Secretary-General António Guterres (center) attends the opening ceremony of the 30th Ordinary Session of the Assembly of the African Union. Photo credit: UN

The theme of this year’s 30th African Union Summit is “Winning the Fight Against Corruption: A Sustainable Path to Africa’s Transformation,” and Africa’s 55 Heads of State and their ministers have to show their records in fighting corruption and design new ways of fighting graft.

The summit will revisit the AU Convention on Prevention and Combating Corruption, which came into effect in 2006.

Member countries are expected to formulate a common penal policy that protects citizens against the effects of corruption.

Nigerian President Muhammadu Buhari will be leading the war against corruption on behalf of other leaders.

The AU estimates that 25 per cent of the GDP of African countries is lost to corruption every year. Five per cent of the resources are lost through illicit financial flows, with 65 per cent of outflows drawn from commercial activity by multinationals, and 30 per cent from criminal activities.

However, members of the civil society affiliated to the AU are sceptical about the leaders’ political will to fight widespread corruption.

Since the 2006 Convention was adopted, only 38 countries have ratified it. The implementation of the convention is monitored by the AU Advisory Board on Corruption, which supports partner states in designing measures for preventing and eradicating corruption.

No enforcement mechanism

According to Liesl Louw-Vaudran, a senior research consultant at Institute for Security Studies in South Africa, the AU has no enforcement mechanism to ensure that member states adhere to its principles.

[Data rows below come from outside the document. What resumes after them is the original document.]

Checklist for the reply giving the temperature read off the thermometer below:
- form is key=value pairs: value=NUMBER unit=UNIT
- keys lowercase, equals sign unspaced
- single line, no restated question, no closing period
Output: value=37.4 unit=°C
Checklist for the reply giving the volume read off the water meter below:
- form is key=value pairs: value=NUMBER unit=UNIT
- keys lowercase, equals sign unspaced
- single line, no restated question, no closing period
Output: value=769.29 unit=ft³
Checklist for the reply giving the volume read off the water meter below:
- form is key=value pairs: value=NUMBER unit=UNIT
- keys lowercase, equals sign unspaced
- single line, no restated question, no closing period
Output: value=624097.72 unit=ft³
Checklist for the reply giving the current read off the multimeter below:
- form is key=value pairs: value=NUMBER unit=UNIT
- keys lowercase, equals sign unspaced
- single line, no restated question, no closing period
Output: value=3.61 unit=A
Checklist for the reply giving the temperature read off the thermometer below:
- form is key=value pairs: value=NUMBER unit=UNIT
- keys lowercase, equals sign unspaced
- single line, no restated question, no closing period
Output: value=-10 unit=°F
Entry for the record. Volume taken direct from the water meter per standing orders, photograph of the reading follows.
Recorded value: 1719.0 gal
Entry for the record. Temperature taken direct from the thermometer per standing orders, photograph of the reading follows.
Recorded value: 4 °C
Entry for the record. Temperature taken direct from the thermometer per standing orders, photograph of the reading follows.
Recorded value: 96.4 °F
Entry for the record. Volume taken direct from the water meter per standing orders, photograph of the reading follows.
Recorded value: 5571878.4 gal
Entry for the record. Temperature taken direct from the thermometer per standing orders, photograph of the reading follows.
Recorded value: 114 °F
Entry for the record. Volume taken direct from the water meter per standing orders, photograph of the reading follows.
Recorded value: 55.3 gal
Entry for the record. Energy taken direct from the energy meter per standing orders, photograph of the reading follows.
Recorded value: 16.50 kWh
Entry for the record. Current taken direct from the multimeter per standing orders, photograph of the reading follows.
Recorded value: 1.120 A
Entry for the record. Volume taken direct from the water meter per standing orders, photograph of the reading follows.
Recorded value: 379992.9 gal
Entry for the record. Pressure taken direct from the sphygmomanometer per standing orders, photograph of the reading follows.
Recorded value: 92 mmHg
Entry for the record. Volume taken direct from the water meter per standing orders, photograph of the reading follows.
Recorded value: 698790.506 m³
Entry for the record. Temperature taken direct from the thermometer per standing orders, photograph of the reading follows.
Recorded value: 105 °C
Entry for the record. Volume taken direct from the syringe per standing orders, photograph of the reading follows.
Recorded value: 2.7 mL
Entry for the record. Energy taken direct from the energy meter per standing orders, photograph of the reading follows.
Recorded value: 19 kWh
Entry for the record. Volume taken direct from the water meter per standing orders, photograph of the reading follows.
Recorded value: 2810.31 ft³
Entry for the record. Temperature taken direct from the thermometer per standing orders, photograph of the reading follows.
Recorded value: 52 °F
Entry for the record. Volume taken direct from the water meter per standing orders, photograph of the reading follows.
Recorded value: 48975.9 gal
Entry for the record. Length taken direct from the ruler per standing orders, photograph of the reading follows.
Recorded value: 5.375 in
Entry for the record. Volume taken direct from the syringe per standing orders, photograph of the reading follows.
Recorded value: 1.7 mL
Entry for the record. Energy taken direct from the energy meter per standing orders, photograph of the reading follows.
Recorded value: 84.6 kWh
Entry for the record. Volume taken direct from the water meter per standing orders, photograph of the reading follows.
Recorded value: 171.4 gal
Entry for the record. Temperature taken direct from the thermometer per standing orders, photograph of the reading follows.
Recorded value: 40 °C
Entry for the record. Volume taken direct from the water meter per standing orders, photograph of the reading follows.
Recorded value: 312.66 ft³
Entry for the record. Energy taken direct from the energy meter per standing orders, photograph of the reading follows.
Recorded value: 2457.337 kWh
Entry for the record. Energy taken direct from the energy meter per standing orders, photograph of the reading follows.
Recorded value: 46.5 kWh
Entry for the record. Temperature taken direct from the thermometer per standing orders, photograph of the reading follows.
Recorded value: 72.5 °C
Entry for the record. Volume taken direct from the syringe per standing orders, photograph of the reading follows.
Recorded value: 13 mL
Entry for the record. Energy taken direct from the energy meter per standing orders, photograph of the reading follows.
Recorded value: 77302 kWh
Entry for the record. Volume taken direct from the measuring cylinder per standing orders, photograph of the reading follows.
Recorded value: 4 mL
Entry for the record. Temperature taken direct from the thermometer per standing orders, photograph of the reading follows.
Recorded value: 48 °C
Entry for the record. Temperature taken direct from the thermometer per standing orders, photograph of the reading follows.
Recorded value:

The only AU tool that comes close to naming and shaming corruption and bad governance is the voluntary African Peer Review Mechanism.

“At this stage, only real day-to-day situations in Africa’s 55 member states will show whether the AU’s initiatives to fight corruption will trickle down to where it matters,” Ms Louw-Vaudran said.

She added that while the AU is upbeat about the success of its anti-corruption theme for the summit, for now it can do little more than raise awareness and set norms and standards.

Filling the gaps

A statement released on January 22 by the African Women’s Development and Communication Network (Femnet), targeting the summit, says that resources lost through corruption could be transferred towards the provision of quality sexual and reproductive health services for Africa’s women and girls, or even to improve the quality of primary, secondary and tertiary education.

“Femnet is urging the African Union to focus on filling the gaps created by corruption by utilising resources that could have been lost, or that are being recovered in anti-corruption efforts, to replenish the gaps on provision of health care services, education and the establishment of infrastructure to improve the quality of life for its people,” says the statement.